Neandertals made the first specialized bone tools in Europe
Modern humans replaced Neandertals ∼40,000 y ago. Close to the time of replacement, Neandertals show behaviors similar to those of the modern humans arriving into Europe, including the use of specialized bone tools, body ornaments, and small blades. It is highly debated whether these modern behaviors developed before or as a result of contact with modern humans. Here we report the identification of a type of specialized bone tool, lissoir , previously only associated with modern humans.
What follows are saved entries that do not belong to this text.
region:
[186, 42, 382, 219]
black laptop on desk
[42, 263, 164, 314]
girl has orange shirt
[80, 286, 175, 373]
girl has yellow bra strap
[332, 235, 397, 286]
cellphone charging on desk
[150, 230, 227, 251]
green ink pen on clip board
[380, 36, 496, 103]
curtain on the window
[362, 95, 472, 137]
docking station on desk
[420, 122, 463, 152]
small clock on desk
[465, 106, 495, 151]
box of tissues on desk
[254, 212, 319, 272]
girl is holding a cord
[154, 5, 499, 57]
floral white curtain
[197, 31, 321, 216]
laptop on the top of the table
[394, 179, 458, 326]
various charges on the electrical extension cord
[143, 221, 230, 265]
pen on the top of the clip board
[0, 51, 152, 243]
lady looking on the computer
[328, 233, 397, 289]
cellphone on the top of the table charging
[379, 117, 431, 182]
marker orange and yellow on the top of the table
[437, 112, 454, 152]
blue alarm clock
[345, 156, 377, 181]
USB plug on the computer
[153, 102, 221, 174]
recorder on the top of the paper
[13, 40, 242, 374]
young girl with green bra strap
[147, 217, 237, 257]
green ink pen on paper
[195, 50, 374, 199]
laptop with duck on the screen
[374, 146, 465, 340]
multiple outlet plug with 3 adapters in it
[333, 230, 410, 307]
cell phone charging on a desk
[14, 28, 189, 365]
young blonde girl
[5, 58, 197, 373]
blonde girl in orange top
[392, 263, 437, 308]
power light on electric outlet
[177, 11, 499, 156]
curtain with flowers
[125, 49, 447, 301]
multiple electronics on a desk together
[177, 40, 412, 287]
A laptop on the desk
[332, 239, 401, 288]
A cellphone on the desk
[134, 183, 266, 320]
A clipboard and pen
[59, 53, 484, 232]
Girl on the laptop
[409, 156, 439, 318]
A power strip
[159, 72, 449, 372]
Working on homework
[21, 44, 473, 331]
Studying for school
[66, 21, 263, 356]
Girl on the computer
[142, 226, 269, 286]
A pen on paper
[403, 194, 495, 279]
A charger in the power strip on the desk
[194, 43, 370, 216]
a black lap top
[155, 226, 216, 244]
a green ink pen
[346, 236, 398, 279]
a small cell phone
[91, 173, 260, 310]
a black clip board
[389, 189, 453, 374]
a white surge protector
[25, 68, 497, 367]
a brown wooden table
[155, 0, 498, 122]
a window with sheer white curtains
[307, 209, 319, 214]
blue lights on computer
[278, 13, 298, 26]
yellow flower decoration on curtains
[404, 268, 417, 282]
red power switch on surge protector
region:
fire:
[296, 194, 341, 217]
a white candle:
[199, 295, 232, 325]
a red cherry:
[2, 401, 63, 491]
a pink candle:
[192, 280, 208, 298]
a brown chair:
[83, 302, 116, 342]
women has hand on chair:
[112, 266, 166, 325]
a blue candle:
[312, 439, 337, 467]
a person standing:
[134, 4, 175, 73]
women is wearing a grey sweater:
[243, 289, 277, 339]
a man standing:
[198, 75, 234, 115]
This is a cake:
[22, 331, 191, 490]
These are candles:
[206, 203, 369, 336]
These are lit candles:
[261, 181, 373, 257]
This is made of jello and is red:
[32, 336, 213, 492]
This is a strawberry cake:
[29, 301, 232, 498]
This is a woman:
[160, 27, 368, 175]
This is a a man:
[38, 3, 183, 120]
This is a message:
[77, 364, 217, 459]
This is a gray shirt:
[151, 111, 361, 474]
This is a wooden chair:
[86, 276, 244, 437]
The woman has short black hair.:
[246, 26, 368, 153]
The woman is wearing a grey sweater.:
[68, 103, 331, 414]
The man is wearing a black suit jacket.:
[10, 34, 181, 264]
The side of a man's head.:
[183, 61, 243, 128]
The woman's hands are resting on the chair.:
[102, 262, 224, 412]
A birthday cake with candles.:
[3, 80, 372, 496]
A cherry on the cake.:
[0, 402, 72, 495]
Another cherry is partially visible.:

The microwear preserved on one of these lissoir is consistent with the use of lissoir in modern times to obtain supple, lustrous, and more impermeable hides. These tools are from a Neandertal context proceeding the replacement period and are the oldest specialized bone tools in Europe. As such, they are either a demonstration of independent invention by Neandertals or an indication that modern humans started influencing European Neandertals much earlier than previously believed. Because these finds clearly predate the oldest known age for the use of similar objects in Europe by anatomically modern humans, they could also be evidence for cultural diffusion from Neandertals to modern humans.